Omnibus AI Screwups Thread

It occurred to me after encountering a couple examples today of articles that weren’t written by a human being completely tone-deaf, offensive, or just plain wrong, that we don’t really have a place for collecting them and marveling at poor decision-making that went into letting chatbots try and take the place of human writers.

So here’s a few to get the ball rolling;

Microsoft Travel lists the Ottawa Food Bank as a must-see tourist attraction and recommends coming on an empty stomach

Google makes an AI to assign ads to Youtube videos, it decides not to filter which ones are appropriate for children, and breaks federal law about tracking children online

https://www.nytimes.com/2023/08/17/technology/youtube-google-children-privacy.html

Discuss and share.

There’s now a bunch of AIs scraping video game subreddit discussions to generate articles; the WoW and Destiny communities started making fake discussions to troll the scrapers, and lo and behold:

I wonder sometimes if AI has been let loose on “jazz” background music. There are any number of sites on YouTube that play different kinds of background music, and apparently one of the most popular genres is jazz. They all seem to sound the same – piano, bass and drums, noodling around, mostly sounding kind of glum and unhappy, which is not what I want in background music. Sometimes the music sounds a little off, like the piano and bass playing in different keys or something. It’s disturbing without being interesting. Sometimes I like to have background music, but I can’t listen to that stuff for very long. So, in the spirit of the day, I’ve been wondering if AI was to blame.

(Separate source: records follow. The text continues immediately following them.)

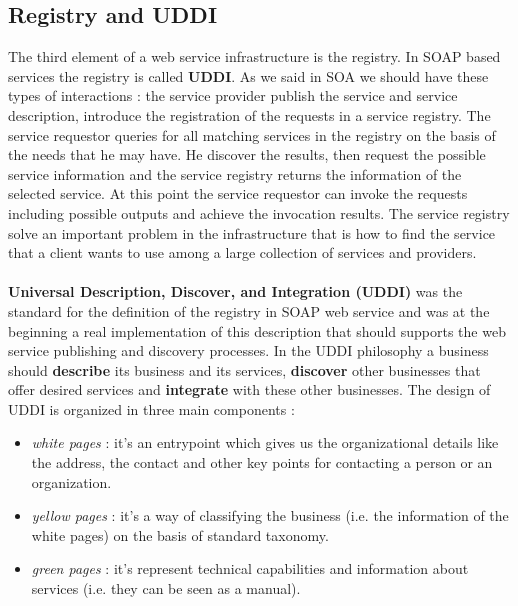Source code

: \subsection{Registry and UDDI}
The third element of a web service infrastructure is the registry. In SOAP based services the registry is called \textbf{UDDI}. As we said in SOA we should have these types of interactions : the service provider publish the service and service description, introduce the registration of the requests in a service registry. The service requestor queries for all matching services in the registry on the basis of the needs that he may have. He discover the results, then request the possible service information and the service registry returns the information of the selected service. At this point the service requestor can invoke the requests including possible outputs and achieve the invocation results. The service registry solve an important problem in the infrastructure that is how to find the service that a client wants to use among a large collection of services and providers. \\\\\textbf{Universal Description, Discover, and Integration (UDDI)} was the standard for the definition of the registry in SOAP web service and was at the beginning a real implementation of this description that should supports the web service publishing and discovery processes. In the UDDI philosophy a business should \textbf{describe} its business and its services, \textbf{discover} other businesses that offer desired services and \textbf{integrate} with these other businesses. The design of UDDI is organized in three main components :
\begin{itemize}
    \item \textit{white pages} : it's an entrypoint which gives us the organizational details like the address, the contact and other key points for contacting a person or an organization.
    \item \textit{yellow pages} : it's a way of classifying the business (i.e. the information of the white pages) on the basis of standard taxonomy.
    \item \textit{green pages} : it's represent technical capabilities and information about services (i.e. they can be seen as a manual).
\end{itemize}
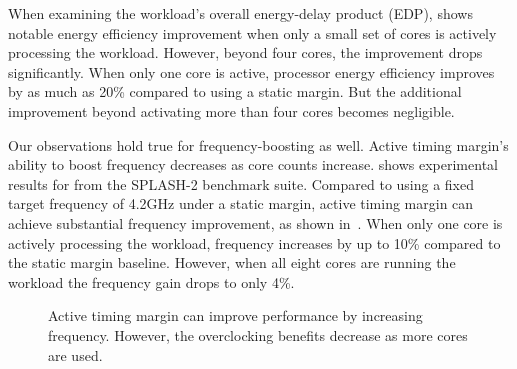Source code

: When examining the workload's overall energy-delay product (EDP),  shows notable energy efficiency improvement when only a small set of cores is actively processing the workload. However, beyond four cores, the improvement drops significantly. When only one core is active, processor energy efficiency improves by as much as 20\% compared to using a static margin. But the additional improvement beyond activating more than four cores becomes negligible. 

Our observations hold true for frequency-boosting as well. Active timing margin's ability to boost frequency decreases as core counts increase.  shows experimental results for  from the SPLASH-2 benchmark suite. Compared to using a fixed target frequency of 4.2GHz under a static margin, active timing margin can achieve substantial frequency improvement, as shown in~. When only one core is actively processing the workload, frequency increases by up to 10\% compared to the static margin baseline. However, when all eight cores are running the workload the frequency gain drops to only 4\%.

\begin{figure}
\centering
    \caption{Active timing margin can improve performance by increasing frequency. However, the overclocking benefits decrease as more cores are used.}
    \label{fig:lucb-inefficiency}
 \end{figure}

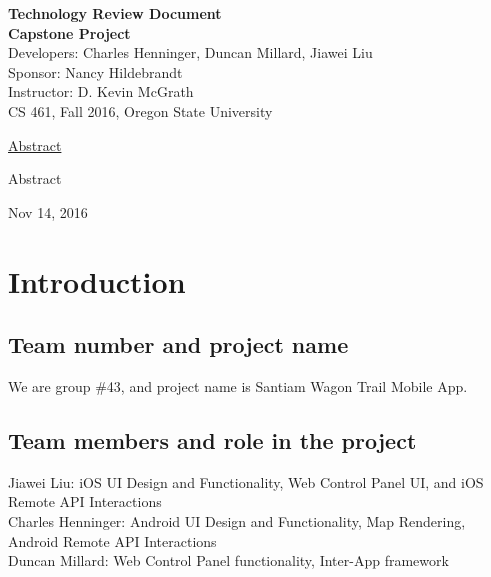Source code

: \documentclass[letterpaper, 10pt,titlepage]{article}
\newcommand\tab[1][1cm]{\hspace*{#1}}
\begin{document}
\begin{titlepage}
\begin{center}
    \Huge
    \textbf{Technology Review Document}\\
    \textbf{Capstone Project}\\
    \vspace{1.0cm}
    \large
    Developers: Charles Henninger, Duncan Millard, Jiawei Liu\\
    Sponsor: Nancy Hildebrandt\\
    \vspace{1.5cm}
    \large
    Instructor: D. Kevin McGrath\\

    \large
    CS 461, Fall 2016, Oregon State University\\    

    \vspace{3.2cm}

    \large
    \underline{Abstract}\\
    \vspace{0.3cm}
    \end{center}
    \large

    \tab Abstract
    
    \vspace{0.8cm}
    \vfill
    
\begin{center}    
    Nov 14, 2016

\end{center}
\end{titlepage}


\tableofcontents
\newpage



\section{Introduction}
\subsection{Team number and project name}
We are group \#43, and project name is Santiam Wagon Trail Mobile App.


\subsection{Team members and role in the project}
Jiawei Liu: iOS UI Design and Functionality, Web Control Panel UI, and iOS Remote API Interactions \\
Charles Henninger: Android UI Design and Functionality, Map Rendering, Android Remote API Interactions\\
Duncan Millard: Web Control Panel functionality, Inter-App framework
\end{document}
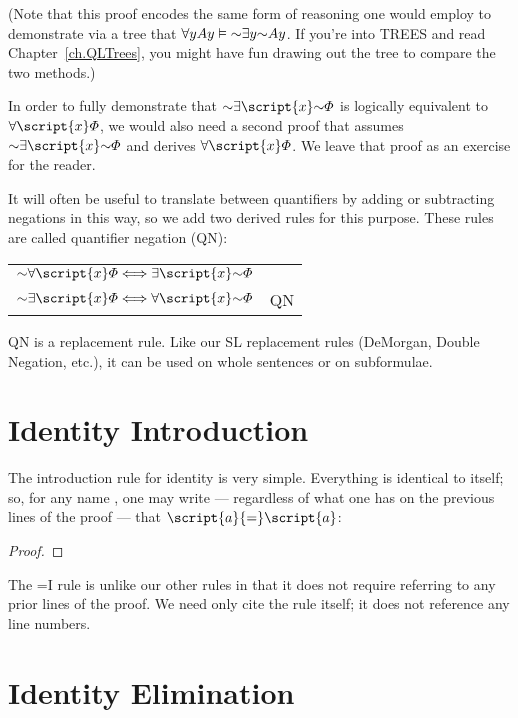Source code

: (Note that this proof encodes the same form of reasoning one would employ to demonstrate via a tree that $\qt{\forall}{y} Ay \models \enot \qt{\exists}{y} \enot Ay$. If you're into TREES and read Chapter~\ref{ch.QLTrees}, you might have fun drawing out the tree to compare the two methods.)

In order to fully demonstrate that $\enot\qt{\exists}{\script{x}}\enot\metaA{}$ is logically equivalent to $\qt{\forall}{\script{x}}\metaA{}$, we would also need a second proof that assumes $\enot\qt{\exists}{\script{x}}\enot\metaA{}$ and derives $\qt{\forall}{\script{x}}\metaA{}$. We leave that proof as an exercise for the reader.

It will often be useful to translate between quantifiers by adding or subtracting negations in this way, so we add two derived rules for this purpose. These rules are called quantifier negation (QN):
\begin{center}
\begin{tabular}{rl}
$\enot\qt{\forall}{\script{x}}\metaA{} \Longleftrightarrow \qt{\exists}{\script{x}}\enot\metaA{}$\\
$\enot\qt{\exists}{\script{x}}\metaA{} \Longleftrightarrow \qt{\forall}{\script{x}}\enot\metaA{}$
& QN
\end{tabular}
\end{center}
QN is a replacement rule. Like our SL replacement rules (DeMorgan, Double Negation, etc.), it can be used on whole sentences or on subformulae.

\section{Identity Introduction}

The introduction rule for identity is very simple. Everything is identical to itself; so, for any name , one may write --- regardless of what one has on the previous lines of the proof --- that $\script{a}{=}\script{a}$:

\begin{proof}
	 
\end{proof}

The {=}I rule is unlike our other rules in that it does not require referring to any prior lines of the proof. We need only cite the rule itself; it does not reference any line numbers.

\section{Identity Elimination}


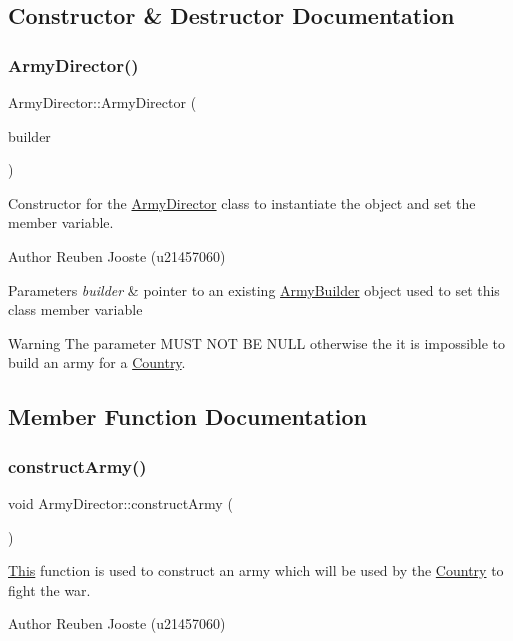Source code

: \subsection{Constructor \& Destructor Documentation}
\mbox{\label{class_army_director_a5d24ebede0923adfbb6dd8b06af3809f}} 
\subsubsection{\texorpdfstring{ArmyDirector()}{ArmyDirector()}}
{\footnotesize\ttfamily Army\+Director\+::\+Army\+Director (\begin{DoxyParamCaption}\item[{\mbox{\hyperlink{class_army_builder}{Army\+Builder}} $\ast$}]{builder }\end{DoxyParamCaption})}



Constructor for the \mbox{\hyperlink{class_army_director}{Army\+Director}} class to instantiate the object and set the member variable. 

\begin{DoxyAuthor}{Author}
Reuben Jooste (u21457060) 
\end{DoxyAuthor}

\begin{DoxyParams}{Parameters}
{\em builder} & pointer to an existing \mbox{\hyperlink{class_army_builder}{Army\+Builder}} object used to set this class\textquotesingle{} member variable \\
\hline
\end{DoxyParams}
\begin{DoxyWarning}{Warning}
The parameter M\+U\+ST N\+OT BE N\+U\+LL otherwise the it is impossible to build an army for a \mbox{\hyperlink{class_country}{Country}}. 
\end{DoxyWarning}


\subsection{Member Function Documentation}
\mbox{\label{class_army_director_a18fcc0cd2f4122ed600388f12efe92b9}} 
\subsubsection{\texorpdfstring{constructArmy()}{constructArmy()}}
{\footnotesize\ttfamily void Army\+Director\+::construct\+Army (\begin{DoxyParamCaption}{ }\end{DoxyParamCaption})}



\mbox{\hyperlink{class_this}{This}} function is used to construct an army which will be used by the \mbox{\hyperlink{class_country}{Country}} to fight the war. 

\begin{DoxyAuthor}{Author}
Reuben Jooste (u21457060) 
\end{DoxyAuthor}
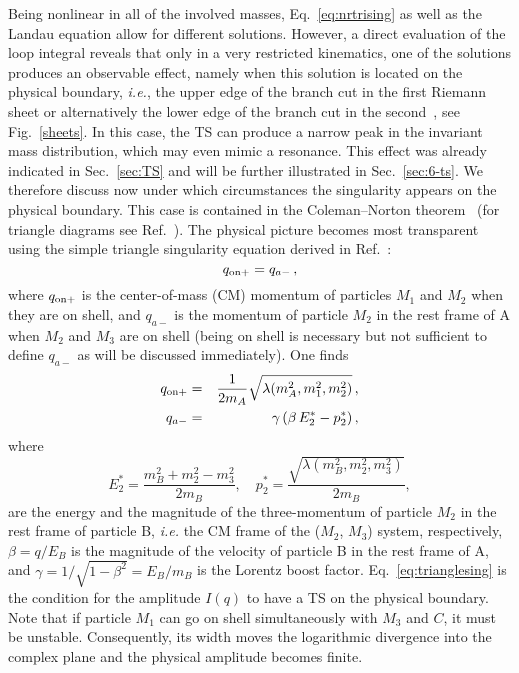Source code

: Being nonlinear in all of the involved masses, Eq.~\eqref{eq:nrtrising} as well
as the Landau equation allow for different solutions. However, a direct
evaluation of the loop integral reveals that only in a very restricted
kinematics, one of the solutions produces an observable effect, namely
 when this solution is located on the physical
boundary, {\sl i.e.}, the upper edge of the branch cut in the first Riemann
sheet or alternatively the lower edge of the branch cut in the
second~\cite{Schmid:1967ojm}, see Fig.~\ref{sheets}. In this case, the TS can
produce a narrow peak in the invariant mass distribution, which may even mimic a
resonance. This effect
 was already indicated in Sec.~\ref{sec:TS} and will be further  illustrated  in
 Sec.~\ref{sec:6-ts}.
We therefore discuss now under which circumstances the singularity appears on
the physical boundary. This case is contained in the Coleman--Norton
theorem~\cite{Coleman:1965xm} (for triangle diagrams see
Ref.~\cite{Bronzan:1964zz}). The physical picture becomes most transparent using
the simple triangle singularity equation derived in Ref.~\cite{Bayar:2016ftu}:
\begin{equation}
  q_{\rm on+} = q_{a-}  \, ,
  \label{eq:trianglesing}
\end{equation}
where $q_{\rm on+}$
is the center-of-mass (CM) momentum of particles $M_1$ and $M_2$ when they are
on shell, and $q_{a-}$ is the momentum of particle $M_2$ in the rest frame
of A when $M_2$ and $M_3$ are on shell (being on shell is necessary but not
sufficient to define $q_{a-}$ as will be discussed immediately).
One finds
\begin{eqnarray}
  q_{{\rm on}+} &=& \frac1{2 m_A} \sqrt{\lambda(m_A^2,m_1^2,m_2^2)}\,,
  \nonumber\\
  q_{a-} &=& \gamma \left( \beta \, E_2^* - p_2^* \right) , 
\label{eq:qon}
\end{eqnarray}
where
\begin{equation}
  E_2^* = \frac{m_{B}^2+m_2^2-m_3^2}{2 m_{B}},\quad
  p_2^* = \frac{\sqrt{\lambda(m_{B}^2,m_2^2,m_3^2)}}{2 m_{B}},
\end{equation}
are the energy and the magnitude of the three-momentum of particle $M_2$ in the 
rest frame of particle B, {\sl i.e.} the CM frame of the ($M_2$, $M_3$) 
system, respectively, $\beta=q/E_B$ is the magnitude of the velocity of 
particle B in the rest frame of A, and $\gamma= 1/{\sqrt{1-\beta^2}} =
{E_{B}}/{m_{B}}$ is the Lorentz boost factor. 
Eq.~\eqref{eq:trianglesing} is the condition for the 
amplitude $I(q)$ to have a TS on the physical 
boundary. Note that if particle $M_1$ can go on shell
simultaneously with $M_3$ and $C$, it must be 
unstable. Consequently, its width 
moves the logarithmic divergence into the complex 
plane and the physical amplitude becomes finite.

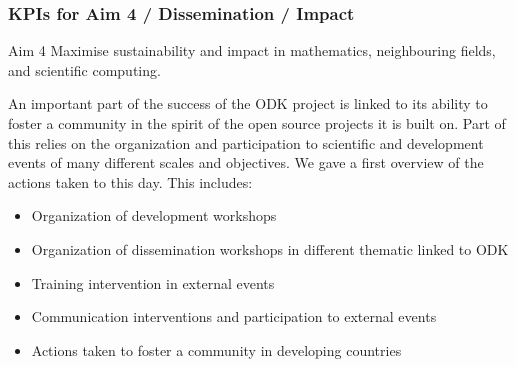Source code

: \begin{enumerate}
\begin{itemize}
\end{itemize}
\end{enumerate}

\subsubsection{KPIs for Aim 4 / Dissemination / Impact}
\begin{recommendation}{Aim 4}
  Maximise sustainability and impact in mathematics, neighbouring fields, and scientific computing.
 \end{recommendation}

An important part of the success of the ODK project is linked to its ability to foster a community in the spirit of the open source projects 
it is built on. Part of this relies on the organization and participation to scientific and development events of many different scales and 
objectives. We gave a first overview of the actions taken to this day. This includes:

 \begin{itemize}
    \item Organization of development workshops
    \item Organization of dissemination workshops in different thematic linked to ODK
    \item Training intervention in external events
    \item Communication interventions and participation to external events
    \item Actions taken to foster a community in developing countries
    \end{itemize}

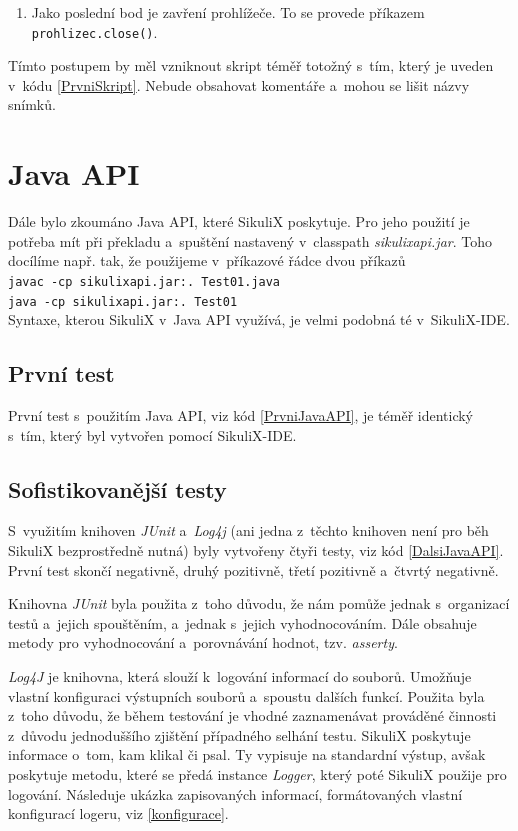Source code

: \begin{enumerate}
\begin{figure}[ht!]
					\end{figure}
					\FloatBarrier
				\item Jako poslední bod je zavření prohlížeče. To se provede příkazem\\\texttt{prohlizec.close()}.
			\end{enumerate}
			Tímto postupem by měl vzniknout skript téměř totožný s~tím, který je uveden v~kódu \ref{PrvniSkript}. Nebude obsahovat komentáře a~mohou se lišit názvy snímků.
		
			
		
	\section{Java API}
	Dále bylo zkoumáno Java API, které SikuliX poskytuje. Pro jeho použití je potřeba mít při překladu a~spuštění nastavený v~classpath \emph{sikulixapi.jar}. Toho docílíme např. tak, že použijeme v~příkazové řádce dvou příkazů\\\texttt{javac -cp sikulixapi.jar:. Test01.java}\\\texttt{java -cp sikulixapi.jar:. Test01}\\ Syntaxe, kterou SikuliX v~Java API využívá, je velmi podobná té v~SikuliX-IDE.
	
		\subsection{První test}
		První test s~použitím Java API, viz kód \ref{PrvniJavaAPI}, je téměř identický s~tím, který byl vytvořen pomocí SikuliX-IDE.
		
			
	
		\subsection{Sofistikovanější testy}
		S~využitím knihoven \emph{JUnit} a~\emph{Log4j} (ani jedna z~těchto knihoven není pro běh SikuliX bezprostředně nutná) byly vytvořeny čtyři testy, viz kód \ref{DalsiJavaAPI}. První test skončí negativně, druhý pozitivně, třetí pozitivně a~čtvrtý negativně.
		
		Knihovna \emph{JUnit} byla použita z~toho důvodu, že nám pomůže jednak s~organizací testů a~jejich spouštěním, a~jednak s~jejich vyhodnocováním. Dále obsahuje metody pro vyhodnocování a~porovnávání hodnot, tzv. \emph{asserty}.
		
		\emph{Log4J} je knihovna, která slouží k~logování informací do souborů. Umožňuje vlastní konfiguraci výstupních souborů a~spoustu dalších funkcí. Použita byla z~toho důvodu, že během testování je vhodné zaznamenávat prováděné činnosti z~důvodu jednoduššího zjištění případného selhání testu. SikuliX poskytuje informace o~tom, kam klikal či psal. Ty vypisuje na standardní výstup, avšak poskytuje metodu, které se předá instance \emph{Logger}, který poté SikuliX použije pro logování. Následuje ukázka zapisovaných informací, formátovaných vlastní konfigurací logeru, viz \ref{konfigurace}.
		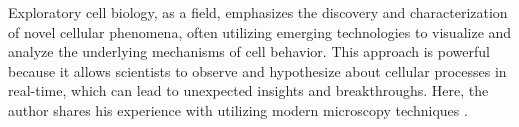 


%
\label{sec:summarising_discussion}%
% 
% 
%
\label{sec:discussion_potential_breakthroughs}%
Exploratory cell biology, as a field, emphasizes the discovery and
characterization of novel cellular phenomena, often utilizing emerging
technologies to visualize and analyze the underlying mechanisms of cell
behavior. This approach is powerful because it allows scientists to observe and
hypothesize about cellular processes in real-time, which can lead to unexpected
insights and breakthroughs. Here, the author shares his experience with
utilizing modern microscopy techniques . 


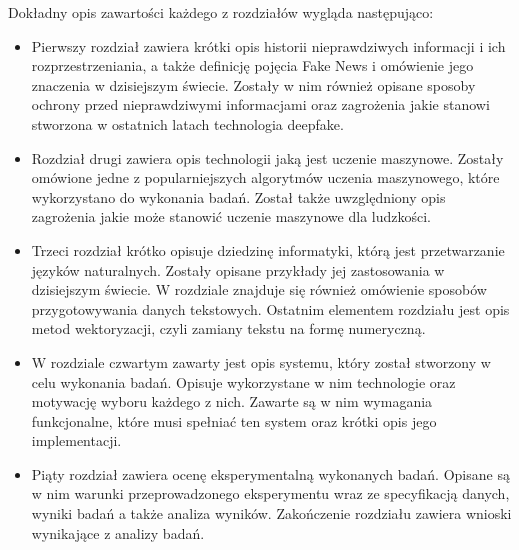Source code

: Dokładny opis zawartości każdego z rozdziałów wygląda następująco:
\begin{itemize}
    \item Pierwszy rozdział zawiera krótki opis historii nieprawdziwych informacji
    i ich rozprzestrzeniania, a także definicję pojęcia Fake News i omówienie jego znaczenia 
    w dzisiejszym świecie. Zostały w nim również opisane sposoby ochrony przed nieprawdziwymi informacjami
    oraz zagrożenia jakie stanowi stworzona w ostatnich latach technologia deepfake.
    \item Rozdział drugi zawiera opis technologii jaką jest uczenie maszynowe. Zostały
    omówione jedne z popularniejszych algorytmów uczenia maszynowego, które wykorzystano
    do wykonania badań. Został także uwzględniony opis zagrożenia jakie może stanowić uczenie
    maszynowe dla ludzkości.
    \item Trzeci rozdział krótko opisuje dziedzinę informatyki, którą jest przetwarzanie 
    języków naturalnych. Zostały opisane przykłady jej zastosowania w dzisiejszym świecie.
    W rozdziale znajduje się również omówienie sposobów przygotowywania danych tekstowych. Ostatnim elementem
    rozdziału jest opis metod wektoryzacji, czyli zamiany tekstu na formę numeryczną. 
    \item W rozdziale czwartym zawarty jest opis systemu, który został 
    stworzony w celu wykonania badań. Opisuje wykorzystane w nim technologie oraz motywację 
    wyboru każdego z nich. Zawarte są w nim wymagania funkcjonalne, które musi spełniać ten system oraz
    krótki opis jego implementacji.
    \item Piąty rozdział zawiera ocenę eksperymentalną wykonanych badań. Opisane są w nim 
    warunki przeprowadzonego eksperymentu wraz ze specyfikacją danych, wyniki badań a także 
    analiza wyników. Zakończenie rozdziału zawiera wnioski wynikające z analizy badań.  
\end{itemize}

New Zealand supermarket chain Pak 'n Save released a recipe-generating chatbot, ‘Savey’. Trouble is, at least in its first iteration, you could enter pretty much every ingredient, and it would generate a ‘recipe’, which ran the gamut from merely unappealing—like an ‘Oreo vegetable stir-fry’—to the outright dangerous, like an ‘aromatic water mix’ which would’ve produced chlorine gas.

It was even quippy about it—‘It combines the invigorating scents of ammonia, bleach, and water for a truly unique experience!’. Or, about a ‘poison bread sandwhich’ (at least being up front about it), ‘Why did the bread become friends with the ant poison flavored jelly? Because it could never resist a toxic relationship!’.

It’s since been replaced with a version where you can only select from a fixed list of ingredients, apparently.

Had a friend in college. He was from Guam, and therefore was not going home for Christmas Break. I invited him along to spend the holidays with me at my girlfriends house.

He managed to report the night we had a stripper in the house a while back.

Girlfriend was not happy.

Goddammit, Alvin. Keep quiet about that shit!

…I’m not sure you meant to post that in this thread.

We all called him Al.

Al-------vin!!!

It’s probably been reading about this tosser.

MSN publishes an AI-written obituary calling a recently deceased NBA player “useless” and saying that he “achieved vital success as a ahead [sic] for the Bobcats” and “performed in 67 video games.”

Here’s a link I came across after reading one of the computer problem threads here. It’s starts off intelligible and then digresses into nonesence conflating “computer memory” training with “human memory” training.

One of the main benefits of using DDR4 memory training is that it can help improve your memory retention. This is because DDR4 memory is much faster than DDR3 memory, which means that it can process information more quickly. This means that you will be able to remember more information for a longer period of time.